La moneda está acuñada en plata pura del 99,99%, con un peso de 1 onza troy (31,39 g) y un diámetro de 38 mm, en acabado Proof. Tiene un valor facial de 20 dólares canadienses y curso legal. La tirada está estrictamente limitada a 5 000 ejemplares, lo que subraya su marcado carácter coleccionista.
El diseño de la moneda rinde homenaje a los miles de soldados que combatieron bajo el estandarte del Dominio de Terranova, entre otros, en la batalla de Beaumont-Hamel en Francia, uno de los símbolos más importantes y trágicos de los sacrificios bélicos de la región. El empleo de diversas técnicas de grabado confiere a la composición profundidad, dinamismo y una fuerte carga emocional.
El autor del diseño del reverso es Derek C. Wicks, quien combinó magistralmente elementos florales, paisajísticos y simbólicos. Las nomeolvides forman un cauce visual de memoria que envuelve la agreste costa de la provincia y subraya el vínculo entre la tierra, la historia y el sacrificio de sus habitantes.
La moneda se presenta en el estuche original de la Royal Canadian Mint junto con su certificado de autenticidad. Es una propuesta excepcional para coleccionistas de monedas históricas, temática bélica y para quienes se interesan por el patrimonio de Canadá y sus regiones.
Anverso presenta la efigie de la reina Isabel II, obra de Susanna Blunt. El fondo está cubierto por un motivo de nomeolvides grabado con láser, que complementa sutilmente el retrato de la monarca y dialoga temáticamente con el reverso.

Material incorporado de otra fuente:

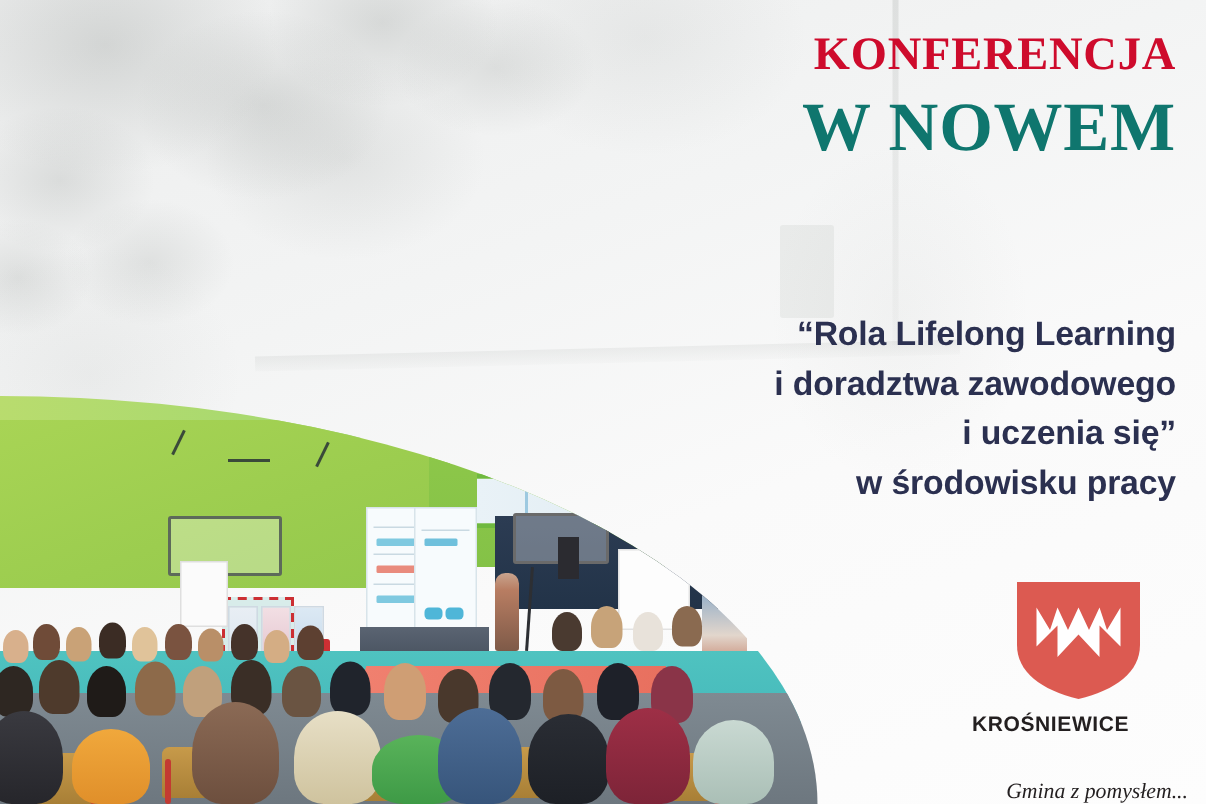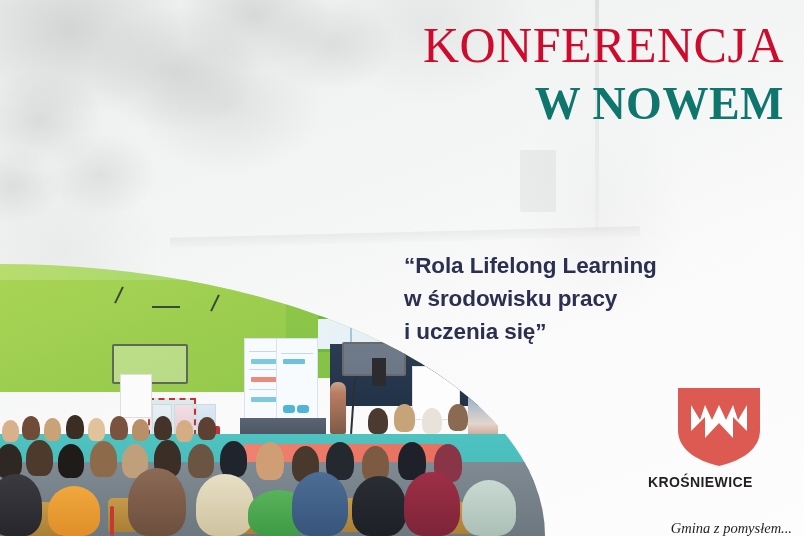"KONFERENCJA" .title-line1 { font-size: 50px -> 31px; font-weight: normal -> bold }
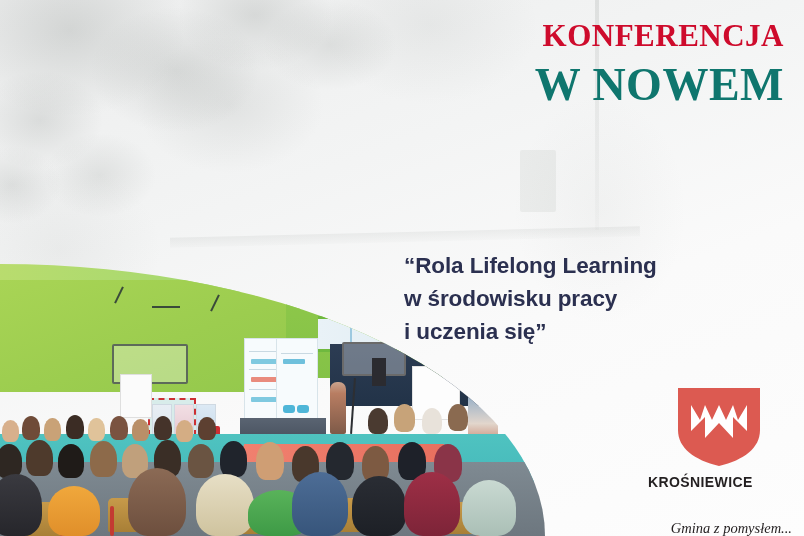"“Rola Lifelong Learning" .subtitle { margin-top: 43px -> none; text-align: none -> right }
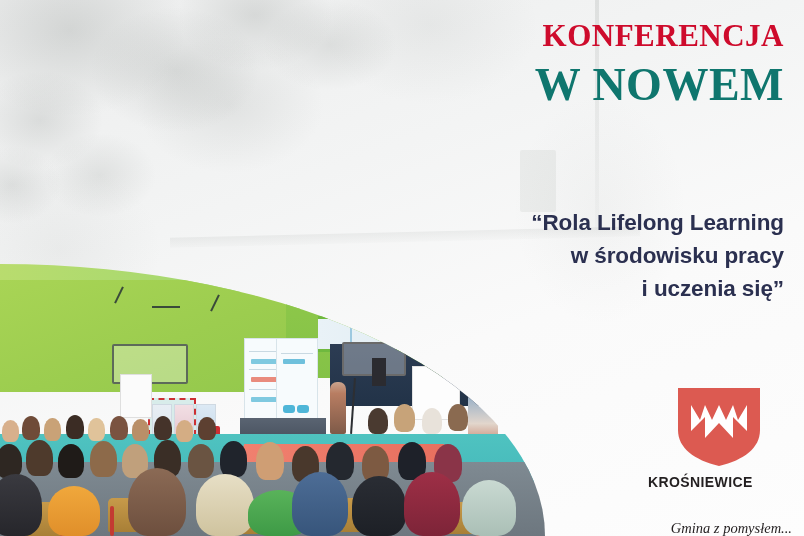"i doradztwa zawodowego" div { html: none -> <div>i doradztwa zawodowego</div> }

Reverso muestra un sendero de nomeolvides que simbolizan la memoria y el luto, extendiéndose desde el interior de la provincia hacia su escarpada costa. En la parte central de la composición se encuentra un ciervo (caribú), símbolo histórico del Royal Newfoundland Regiment, de pie sobre una roca frente al Atlántico y orientado hacia el este, en dirección a los campos de batalla de Beaumont-Hamel. El conjunto constituye un conmovedor homenaje visual al valor, el sacrificio y la memoria de los caídos.